All a TDS or ppm meter actually does is to measure the EC (electrical conductivity) of the solution, then use an approximate conversion figure to convert this to PPM. The problem arises is that this conversion figure is never very accurate, as different nutrient solutions with different compositions of nutrient elements will have different PPM values, so using one conversion figure can be extremely inaccurate.
What the plants root system is actually responding to is the EC (or osmotic concentration) of the nutrient, so this is what we should measure. There are a number of different EC and CF (Conductivity Factor) meters, and the water resistant pen type meters are commonly used by growers. Depending on where in the world you are, the units expressed on your meter may be different, however it is easy to convert between the different units of EC.
The most commonly used units are either Microsiemens/cm (EC) or conductivity factor (CF) (depending on which country you are in). Other units used or often expressed in crop recommendations are: Millimhos, micromhos, or millisiemens (mS). The conversion between all of these units is:
1 millisiemen (EC) equals 1 millimhos, equals 1,000 microsiemens, equals 1,000 millimhos, equals 10 CF.
It is simply a matter of shifting the decimal place to convert between the different units.
Running the correct EC for your particular crop and system is important. Some crops such as lettuce and other greens prefer a much lower EC than fruiting crops such as tomatoes, and each crop has its own ideal EC range for optimum growth. When the EC is being run to high for a particular plant, this will show as visible symptoms within the crop. A high EC, effectively puts the plants under water stress since the plant cells begin to lose water, back into the more concentrated nutrient solution surrounding the roots.
As a result, the first sign of nutrient overuse is plant wilting, even when supplied with sufficient nutrient solution. If the high EC conditions are not too severe, the plants will adjust to these conditions and you may see growth which is hard in appearance - often a darker green than usually, with shorter plants and smaller leaves. When the EC is being run to low, the opposite occurs - greater amounts of water are taken up, growth will be soft and floppy and often a lighter green in appearance.
Fruit will have less flavour and the quality of the whole crop - in terms of dry matter, shelf life, firmness and colour will be reduced. Since other factors affect EC also, such as water uptake from the solution, concentrating the nutrients during warm periods, or nutrient uptake, dropping the EC under a different environmental conditions it is vital that the EC is measured, monitored and adjusted on a regular basis.

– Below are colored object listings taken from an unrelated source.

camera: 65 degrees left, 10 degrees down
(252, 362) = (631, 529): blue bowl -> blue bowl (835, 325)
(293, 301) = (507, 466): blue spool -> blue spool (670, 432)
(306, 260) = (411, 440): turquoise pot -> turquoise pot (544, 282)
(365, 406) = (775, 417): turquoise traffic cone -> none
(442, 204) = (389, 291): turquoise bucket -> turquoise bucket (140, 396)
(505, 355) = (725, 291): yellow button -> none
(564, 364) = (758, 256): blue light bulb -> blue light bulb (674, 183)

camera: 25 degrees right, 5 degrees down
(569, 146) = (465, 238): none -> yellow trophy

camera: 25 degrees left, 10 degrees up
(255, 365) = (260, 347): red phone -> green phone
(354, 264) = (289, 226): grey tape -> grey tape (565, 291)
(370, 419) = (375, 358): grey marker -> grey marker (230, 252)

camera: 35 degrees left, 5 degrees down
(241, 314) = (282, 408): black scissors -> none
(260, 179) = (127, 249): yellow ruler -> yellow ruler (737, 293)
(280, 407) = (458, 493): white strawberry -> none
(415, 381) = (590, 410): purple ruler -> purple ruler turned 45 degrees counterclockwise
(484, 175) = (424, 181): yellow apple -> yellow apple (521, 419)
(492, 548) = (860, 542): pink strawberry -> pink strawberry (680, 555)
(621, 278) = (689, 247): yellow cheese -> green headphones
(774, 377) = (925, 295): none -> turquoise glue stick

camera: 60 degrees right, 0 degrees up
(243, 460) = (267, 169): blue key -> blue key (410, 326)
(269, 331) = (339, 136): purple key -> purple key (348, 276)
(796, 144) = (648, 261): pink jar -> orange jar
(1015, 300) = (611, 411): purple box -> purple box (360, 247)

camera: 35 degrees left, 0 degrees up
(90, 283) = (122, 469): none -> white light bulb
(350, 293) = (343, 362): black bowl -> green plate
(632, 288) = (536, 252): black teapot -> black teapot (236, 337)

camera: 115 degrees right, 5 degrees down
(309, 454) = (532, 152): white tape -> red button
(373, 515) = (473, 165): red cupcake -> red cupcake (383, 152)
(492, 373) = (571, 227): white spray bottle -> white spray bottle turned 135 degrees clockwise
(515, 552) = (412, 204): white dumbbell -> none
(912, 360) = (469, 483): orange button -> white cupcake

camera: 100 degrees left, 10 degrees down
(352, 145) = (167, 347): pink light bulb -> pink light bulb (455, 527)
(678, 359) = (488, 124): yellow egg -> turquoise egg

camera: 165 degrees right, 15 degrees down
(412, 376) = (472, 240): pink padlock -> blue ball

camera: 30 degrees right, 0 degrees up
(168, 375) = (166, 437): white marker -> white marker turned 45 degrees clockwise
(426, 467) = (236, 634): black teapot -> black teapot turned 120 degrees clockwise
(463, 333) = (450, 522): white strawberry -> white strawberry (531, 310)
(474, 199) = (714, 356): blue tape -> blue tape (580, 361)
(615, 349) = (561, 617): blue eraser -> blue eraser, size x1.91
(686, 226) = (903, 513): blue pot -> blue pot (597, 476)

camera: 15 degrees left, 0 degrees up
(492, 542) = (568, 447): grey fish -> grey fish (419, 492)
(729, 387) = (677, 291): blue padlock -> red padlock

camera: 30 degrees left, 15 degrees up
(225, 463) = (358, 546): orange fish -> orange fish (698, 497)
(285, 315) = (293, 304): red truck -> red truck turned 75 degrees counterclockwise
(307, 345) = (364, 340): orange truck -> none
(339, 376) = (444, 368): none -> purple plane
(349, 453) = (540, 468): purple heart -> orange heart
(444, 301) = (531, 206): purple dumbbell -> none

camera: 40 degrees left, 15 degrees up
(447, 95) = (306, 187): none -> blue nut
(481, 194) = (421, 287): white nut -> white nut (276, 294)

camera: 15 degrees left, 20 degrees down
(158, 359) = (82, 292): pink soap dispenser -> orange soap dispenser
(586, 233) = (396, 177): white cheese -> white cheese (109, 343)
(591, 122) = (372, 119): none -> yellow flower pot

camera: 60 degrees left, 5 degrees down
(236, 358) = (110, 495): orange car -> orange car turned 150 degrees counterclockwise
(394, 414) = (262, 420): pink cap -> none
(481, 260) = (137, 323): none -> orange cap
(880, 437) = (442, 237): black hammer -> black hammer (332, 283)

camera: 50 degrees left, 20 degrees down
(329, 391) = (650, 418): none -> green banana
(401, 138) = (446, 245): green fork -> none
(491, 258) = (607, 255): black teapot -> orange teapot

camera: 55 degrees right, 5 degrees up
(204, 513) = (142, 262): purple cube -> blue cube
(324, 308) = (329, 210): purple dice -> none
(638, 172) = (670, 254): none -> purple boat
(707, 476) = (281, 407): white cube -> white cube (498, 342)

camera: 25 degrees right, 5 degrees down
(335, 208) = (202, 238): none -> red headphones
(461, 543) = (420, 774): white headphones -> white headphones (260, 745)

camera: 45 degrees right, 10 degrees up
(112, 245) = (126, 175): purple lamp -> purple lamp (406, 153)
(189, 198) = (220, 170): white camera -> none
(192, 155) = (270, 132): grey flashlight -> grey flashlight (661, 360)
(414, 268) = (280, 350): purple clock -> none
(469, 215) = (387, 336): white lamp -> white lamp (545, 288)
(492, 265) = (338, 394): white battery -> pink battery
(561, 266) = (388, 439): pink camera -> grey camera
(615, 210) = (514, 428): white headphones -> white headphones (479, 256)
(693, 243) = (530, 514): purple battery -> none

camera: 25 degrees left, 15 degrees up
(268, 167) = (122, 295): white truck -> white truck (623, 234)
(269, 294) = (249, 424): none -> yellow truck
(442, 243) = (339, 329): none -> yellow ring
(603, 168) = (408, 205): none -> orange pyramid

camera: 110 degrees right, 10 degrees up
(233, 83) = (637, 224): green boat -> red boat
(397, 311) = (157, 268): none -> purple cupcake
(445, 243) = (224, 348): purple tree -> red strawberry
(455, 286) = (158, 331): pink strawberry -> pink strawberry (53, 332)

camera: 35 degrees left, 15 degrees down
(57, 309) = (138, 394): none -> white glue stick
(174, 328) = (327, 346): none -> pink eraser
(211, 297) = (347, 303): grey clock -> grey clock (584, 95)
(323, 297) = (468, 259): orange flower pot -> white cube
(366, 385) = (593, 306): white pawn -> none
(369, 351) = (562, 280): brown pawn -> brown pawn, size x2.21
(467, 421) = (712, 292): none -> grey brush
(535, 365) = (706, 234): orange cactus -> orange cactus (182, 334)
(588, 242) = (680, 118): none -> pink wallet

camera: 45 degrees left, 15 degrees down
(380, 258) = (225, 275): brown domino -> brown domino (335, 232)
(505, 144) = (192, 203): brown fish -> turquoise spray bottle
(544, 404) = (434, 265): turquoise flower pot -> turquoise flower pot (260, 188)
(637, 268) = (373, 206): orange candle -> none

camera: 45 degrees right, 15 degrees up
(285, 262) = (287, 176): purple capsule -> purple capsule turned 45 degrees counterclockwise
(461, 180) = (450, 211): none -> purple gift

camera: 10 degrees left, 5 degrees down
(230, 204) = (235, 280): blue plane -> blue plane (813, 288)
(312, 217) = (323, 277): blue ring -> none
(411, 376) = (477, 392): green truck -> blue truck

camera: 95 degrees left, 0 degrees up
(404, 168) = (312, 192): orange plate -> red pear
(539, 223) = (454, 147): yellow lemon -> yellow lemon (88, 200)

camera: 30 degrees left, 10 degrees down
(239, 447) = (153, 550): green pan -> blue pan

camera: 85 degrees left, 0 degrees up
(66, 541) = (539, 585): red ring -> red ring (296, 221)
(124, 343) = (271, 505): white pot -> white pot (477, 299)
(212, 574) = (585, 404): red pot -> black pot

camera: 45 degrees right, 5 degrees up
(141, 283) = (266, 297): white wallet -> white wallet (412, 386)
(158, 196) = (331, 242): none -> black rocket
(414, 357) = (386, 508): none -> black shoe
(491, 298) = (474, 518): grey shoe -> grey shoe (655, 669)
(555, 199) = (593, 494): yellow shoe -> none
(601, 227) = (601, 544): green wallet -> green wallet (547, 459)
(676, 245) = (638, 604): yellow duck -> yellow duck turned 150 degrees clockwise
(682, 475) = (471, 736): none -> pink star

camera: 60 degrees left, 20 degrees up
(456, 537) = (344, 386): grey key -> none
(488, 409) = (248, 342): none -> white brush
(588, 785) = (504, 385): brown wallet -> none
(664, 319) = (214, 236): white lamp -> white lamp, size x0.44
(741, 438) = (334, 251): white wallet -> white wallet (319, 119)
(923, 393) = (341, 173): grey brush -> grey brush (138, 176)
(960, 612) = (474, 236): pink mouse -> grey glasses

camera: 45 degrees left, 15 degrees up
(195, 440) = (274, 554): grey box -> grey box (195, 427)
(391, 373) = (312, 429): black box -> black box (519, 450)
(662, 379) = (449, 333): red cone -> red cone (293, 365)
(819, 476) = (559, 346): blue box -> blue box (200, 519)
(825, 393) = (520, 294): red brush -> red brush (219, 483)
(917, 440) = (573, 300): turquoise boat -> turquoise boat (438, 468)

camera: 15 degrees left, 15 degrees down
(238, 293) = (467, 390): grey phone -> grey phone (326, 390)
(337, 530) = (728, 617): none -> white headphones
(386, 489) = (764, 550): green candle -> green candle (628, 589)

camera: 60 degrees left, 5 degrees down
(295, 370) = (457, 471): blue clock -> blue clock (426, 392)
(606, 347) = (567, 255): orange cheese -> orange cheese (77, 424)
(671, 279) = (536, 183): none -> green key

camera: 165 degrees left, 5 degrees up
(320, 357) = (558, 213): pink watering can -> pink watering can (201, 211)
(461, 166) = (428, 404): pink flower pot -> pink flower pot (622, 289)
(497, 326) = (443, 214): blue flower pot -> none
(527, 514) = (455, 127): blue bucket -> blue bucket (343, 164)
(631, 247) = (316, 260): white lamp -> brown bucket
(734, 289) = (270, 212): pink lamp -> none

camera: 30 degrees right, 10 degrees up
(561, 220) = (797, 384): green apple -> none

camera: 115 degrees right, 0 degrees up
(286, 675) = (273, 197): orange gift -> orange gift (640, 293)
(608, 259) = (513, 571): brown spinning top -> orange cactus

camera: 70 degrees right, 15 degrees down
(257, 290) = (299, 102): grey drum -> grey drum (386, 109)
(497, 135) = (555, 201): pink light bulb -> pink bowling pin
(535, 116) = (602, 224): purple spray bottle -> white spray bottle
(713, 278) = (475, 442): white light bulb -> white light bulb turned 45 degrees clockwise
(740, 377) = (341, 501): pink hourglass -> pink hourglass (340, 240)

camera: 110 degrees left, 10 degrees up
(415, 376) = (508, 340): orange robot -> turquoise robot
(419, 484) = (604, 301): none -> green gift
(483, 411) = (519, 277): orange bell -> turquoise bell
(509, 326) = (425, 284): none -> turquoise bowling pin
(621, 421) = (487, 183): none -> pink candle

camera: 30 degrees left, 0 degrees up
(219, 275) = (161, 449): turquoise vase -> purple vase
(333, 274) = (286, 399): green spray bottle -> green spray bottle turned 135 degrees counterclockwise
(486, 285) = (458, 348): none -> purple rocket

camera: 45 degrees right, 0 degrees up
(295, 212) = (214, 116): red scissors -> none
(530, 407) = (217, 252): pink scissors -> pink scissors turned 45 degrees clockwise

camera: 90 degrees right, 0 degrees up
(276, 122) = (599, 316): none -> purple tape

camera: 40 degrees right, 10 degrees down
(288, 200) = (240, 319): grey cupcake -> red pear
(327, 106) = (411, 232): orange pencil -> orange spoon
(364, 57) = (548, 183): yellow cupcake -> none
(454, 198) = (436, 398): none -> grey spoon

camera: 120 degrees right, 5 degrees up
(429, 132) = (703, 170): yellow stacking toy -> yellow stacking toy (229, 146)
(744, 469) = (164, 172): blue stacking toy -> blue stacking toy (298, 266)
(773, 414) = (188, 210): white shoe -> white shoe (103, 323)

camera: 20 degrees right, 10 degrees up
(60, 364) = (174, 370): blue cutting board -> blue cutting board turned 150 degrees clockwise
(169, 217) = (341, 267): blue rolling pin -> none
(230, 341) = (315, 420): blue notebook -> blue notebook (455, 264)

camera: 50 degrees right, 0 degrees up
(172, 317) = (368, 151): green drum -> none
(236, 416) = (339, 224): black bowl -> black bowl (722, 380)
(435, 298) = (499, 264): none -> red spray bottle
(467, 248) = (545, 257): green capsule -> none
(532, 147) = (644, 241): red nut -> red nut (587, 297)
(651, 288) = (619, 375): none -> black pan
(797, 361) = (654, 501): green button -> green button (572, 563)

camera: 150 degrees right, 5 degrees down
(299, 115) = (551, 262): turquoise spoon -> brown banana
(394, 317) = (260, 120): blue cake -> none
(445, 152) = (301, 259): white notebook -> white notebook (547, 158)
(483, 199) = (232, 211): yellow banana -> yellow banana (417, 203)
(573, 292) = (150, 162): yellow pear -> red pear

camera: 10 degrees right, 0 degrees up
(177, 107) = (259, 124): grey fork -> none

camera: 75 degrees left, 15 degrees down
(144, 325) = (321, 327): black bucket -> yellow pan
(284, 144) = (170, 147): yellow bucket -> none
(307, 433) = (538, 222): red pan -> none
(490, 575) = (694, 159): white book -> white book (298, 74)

By focusing on the two most important solution factors - nutrient balance and nutrient concentration, the hydroponic solution will give maximum growth and yields. When things do go wrong, being able to correctly identify a deficiency symptom before it begins to severely effect your plants is also important, so as always, closely watching what your crop is doing is a growers best line of defence against solution problems.